All these have led to a solid push towards layer-two solutions such as rollups: smart contract networks that process and store transaction data away from the main blockchain. Vitalik Butyrin believes the rollup will serve as a sticking plaster that will help the Ethereum network manage current levels of congestion – along with reform proposals that will also change the way gas tariffs are calculated.
But there are concerns that even the introduction of Eth2 May not be enough To ensure that this network is futureproof. As Chief Operations Officer of Matic Operations Sandeep Nelwal told Coinclague: “Eth2 does not provide infinite scalability to Ethereum. The best case scenario is with 64 sharks that may be similar to today’s Ethereum series. Suppose PoS The single chain improves with and has 50 TPS. Still 64 Sharp can offer 3,200 TPS. As soon as the supply of this TPS hits, DAP will start using the chain even faster and demand will pick up. Will rise again. We will be in the same position again. “
what’s the answer?
Some experts in the blockchain industry believe that the only solution to end the crisis of scalability is to create a network that can handle large amounts of transactions with offsets.
Ilcoin Initially started as an alternative to bitcoin but now it has evolved to become its own unique blockchain network. The project shares the same premise as Bitcoin SV, Bitcoin Cash and Bitcoin: SHA-256.
In March 2021, blockchain service provider TAAL claimed to have succeeded in processing 638MB of blocks on the Bitcoin SV – much more than the current, theoretical limit of 128MB. This is a major improvement over the 1MB block size that is limited to BTC, and is somewhat ahead of BCH’s 32MB block size.

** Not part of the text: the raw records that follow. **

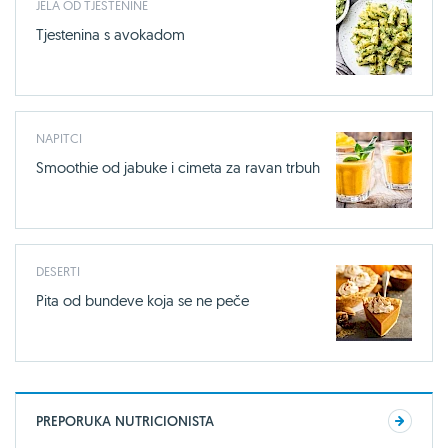
JELA OD TJESTENINE
Tjestenina s avokadom
NAPITCI
Smoothie od jabuke i cimeta za ravan trbuh
DESERTI
Pita od bundeve koja se ne peče
PREPORUKA NUTRICIONISTA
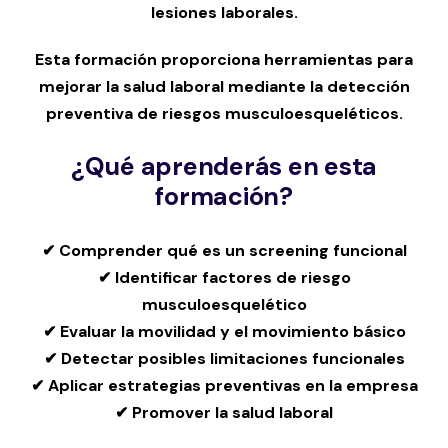
lesiones laborales.
Esta formación proporciona herramientas para
mejorar la salud laboral mediante la detección
preventiva de riesgos musculoesqueléticos.
¿Qué aprenderás en esta
formación?
✔ Comprender qué es un screening funcional
✔ Identificar factores de riesgo
musculoesquelético
✔ Evaluar la movilidad y el movimiento básico
✔ Detectar posibles limitaciones funcionales
✔ Aplicar estrategias preventivas en la empresa
✔ Promover la salud laboral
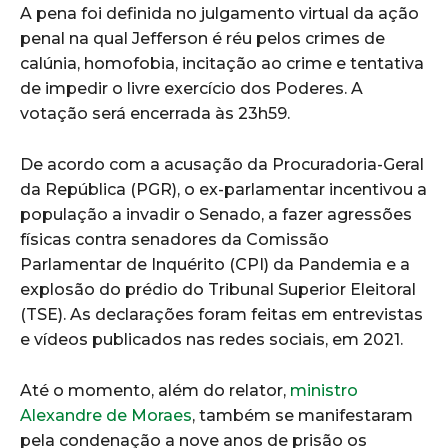
A pena foi definida no julgamento virtual da ação
penal na qual Jefferson é réu pelos crimes de
calúnia, homofobia, incitação ao crime e tentativa
de impedir o livre exercício dos Poderes. A
votação será encerrada às 23h59.
De acordo com a acusação da Procuradoria-Geral
da República (PGR), o ex-parlamentar incentivou a
população a invadir o Senado, a fazer agressões
físicas contra senadores da Comissão
Parlamentar de Inquérito (CPI) da Pandemia e a
explosão do prédio do Tribunal Superior Eleitoral
(TSE). As declarações foram feitas em entrevistas
e vídeos publicados nas redes sociais, em 2021.
Até o momento, além do relator,
ministro
Alexandre de Moraes
, também se manifestaram
pela condenação a nove anos de prisão os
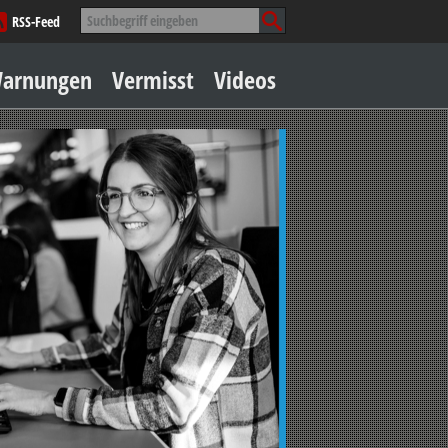
Suche
RSS-Feed
nach:
Zum
arnungen
Vermisst
Videos
Inhalt
springen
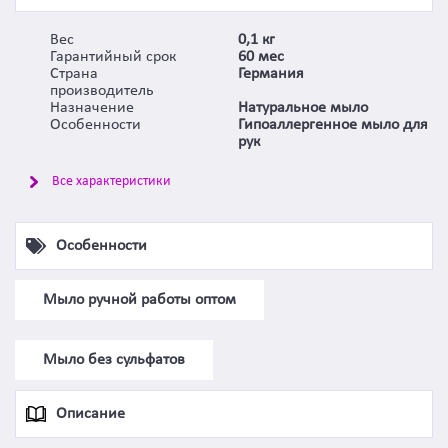
Вес
0,1 кг
Гарантийный срок
60 мес
Страна
Германия
производитель
Назначение
Натуральное мыло
Особенности
Гипоаллергенное мыло для
рук
Все характеристики
Особенности
Мыло ручной работы оптом
Мыло без сульфатов
Описание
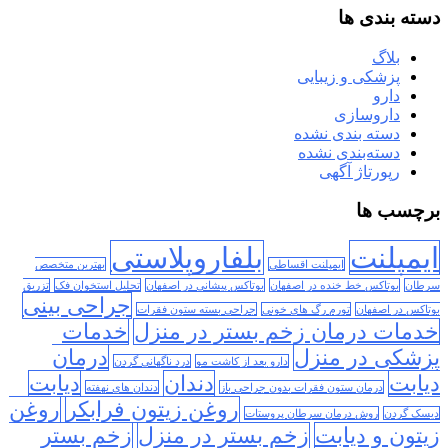
دسته بندی ها
بلاگ
پزشکی و زیبایی
دارو
داروسازی
دسته بندی نشده
دسته‌بندی نشده
رپورتاژ آگهی
برچسب ها
ایمپلنت
بلفاروپلاستی
ایمپلنت اقساطی
بهترین متخصص
سرطان
بوتاکس خط خنده در اصفهان
بوتاکس پیشانی در اصفهان
تحلیل استخوان فک
تزریق
جراحی بینی
بوتاکس در اصفهان
تورم رگ های خونی
جراحی بسته ستون فقرات
خدمات درمان زخم بستر در منزل
خدمات
پزشکی در منزل
درمان
دارو بعد از کاشت مو
درد ناگهانی گردن
دیابت
دندان
دیابت
درمان ستون فقرات بدون جراحی باز
دندان های نهفته
روغن زیتون فرابکر
روغن
دیسک گردن
روش درمان سرطان پروستات
زیتون و دیابت
زخم بستر در منزل
زخم بستر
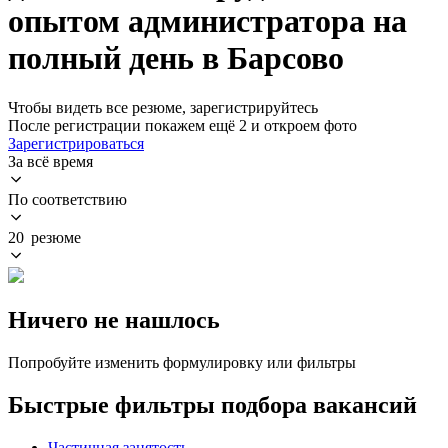
опытом администратора на
полный день в Барсово
Чтобы видеть все резюме, зарегистрируйтесь
После регистрации покажем ещё 2 и откроем фото
Зарегистрироваться
За всё время
По соответствию
20 резюме
Ничего не нашлось
Попробуйте изменить формулировку или фильтры
Быстрые фильтры подбора вакансий
Частичная занятость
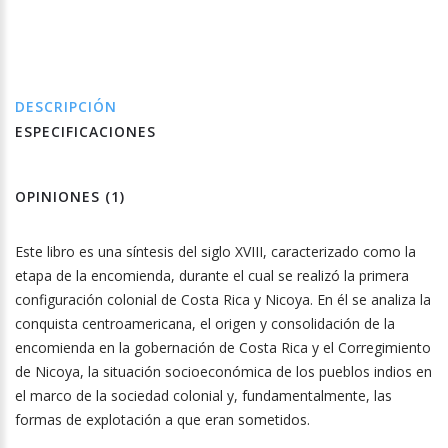
DESCRIPCIÓN
ESPECIFICACIONES
OPINIONES (1)
Este libro es una síntesis del siglo XVIII, caracterizado como la
etapa de la encomienda, durante el cual se realizó la primera
configuración colonial de Costa Rica y Nicoya. En él se analiza la
conquista centroamericana, el origen y consolidación de la
encomienda en la gobernación de Costa Rica y el Corregimiento
de Nicoya, la situación socioeconómica de los pueblos indios en
el marco de la sociedad colonial y, fundamentalmente, las
formas de explotación a que eran sometidos.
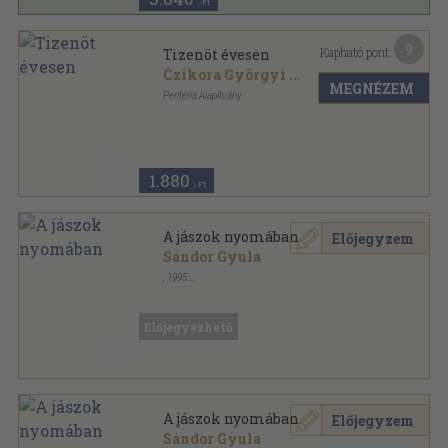
,-Ft
9
Kapható pont:
Tizenöt évesen
Czikora Györgyi
...
MEGNÉZEM
Periféria Alapítvány
Ragasztott papírkötés
,
96
oldal
1.880
,-Ft
A jászok nyomában
Előjegyzem
Sándor Gyula
,
1995
Tűzött kötés
,
31
oldal
Előjegyezhető
A jászok nyomában
Előjegyzem
Sándor Gyula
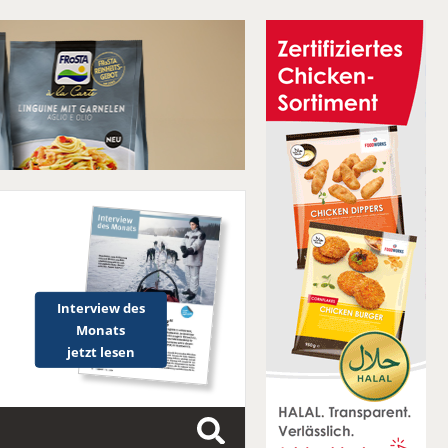
Interview des
Monats
jetzt lesen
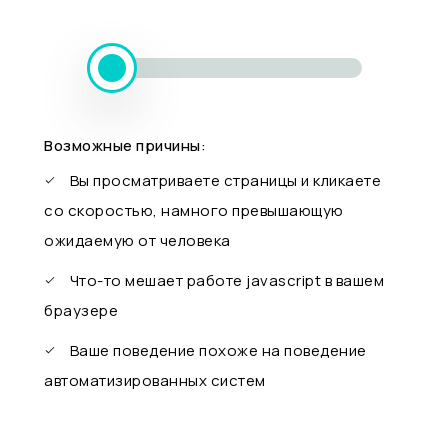
Возможные причины:
Вы просматриваете страницы и кликаете
со скоростью, намного превышающую
ожидаемую от человека
Что-то мешает работе javascript в вашем
браузере
Ваше поведение похоже на поведение
автоматизированных систем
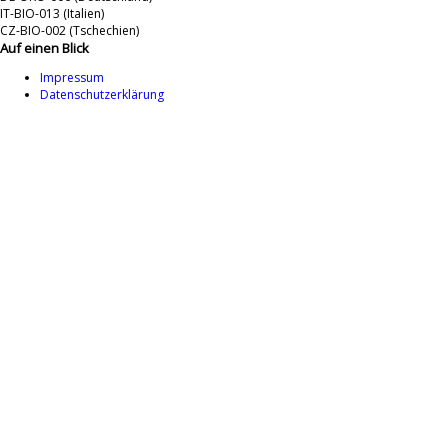
IT-BIO-013 (Italien)
CZ-BIO-002 (Tschechien)
Auf einen Blick
Impressum
Datenschutzerklärung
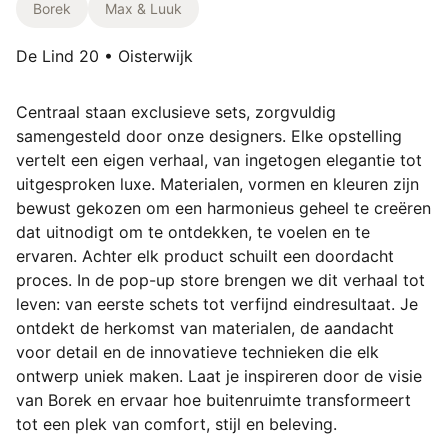
Borek
Max & Luuk
De Lind 20 • Oisterwijk
Centraal staan exclusieve sets, zorgvuldig
samengesteld door onze designers. Elke opstelling
vertelt een eigen verhaal, van ingetogen elegantie tot
uitgesproken luxe. Materialen, vormen en kleuren zijn
bewust gekozen om een harmonieus geheel te creëren
dat uitnodigt om te ontdekken, te voelen en te
ervaren. Achter elk product schuilt een doordacht
proces. In de pop-up store brengen we dit verhaal tot
leven: van eerste schets tot verfijnd eindresultaat. Je
ontdekt de herkomst van materialen, de aandacht
voor detail en de innovatieve technieken die elk
ontwerp uniek maken. Laat je inspireren door de visie
van Borek en ervaar hoe buitenruimte transformeert
tot een plek van comfort, stijl en beleving.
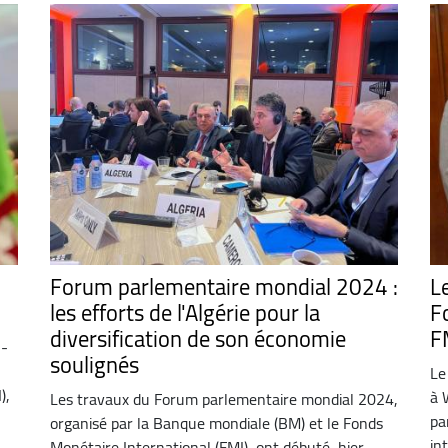
Forum parlementaire mondial 2024 :
L
les efforts de l'Algérie pour la
F
diversification de son économie
F
h-
soulignés
Le
),
à 
Les travaux du Forum parlementaire mondial 2024,
pa
organisé par la Banque mondiale (BM) et le Fonds
in
Monétaire International (FMI), ont débuté, hier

In 2020 5GB of blocks were produced on the ILCoin blockchain for use with the RIFT protocol, which allowed the block size to increase without compromising transaction speed. This can be verified on ILCoin’s block explorer under block number 310280.
Overall, the project states that it can provide real decentralization, while increasing the speed on the Visa network by 10 times.
Financial institutions including Visa and MasterCard as well as mainstream banks are paying more attention to what blockchain technology is capable of – ILCOIN says that it provides unique infrastructure that allows for the next generation of payments is applicable.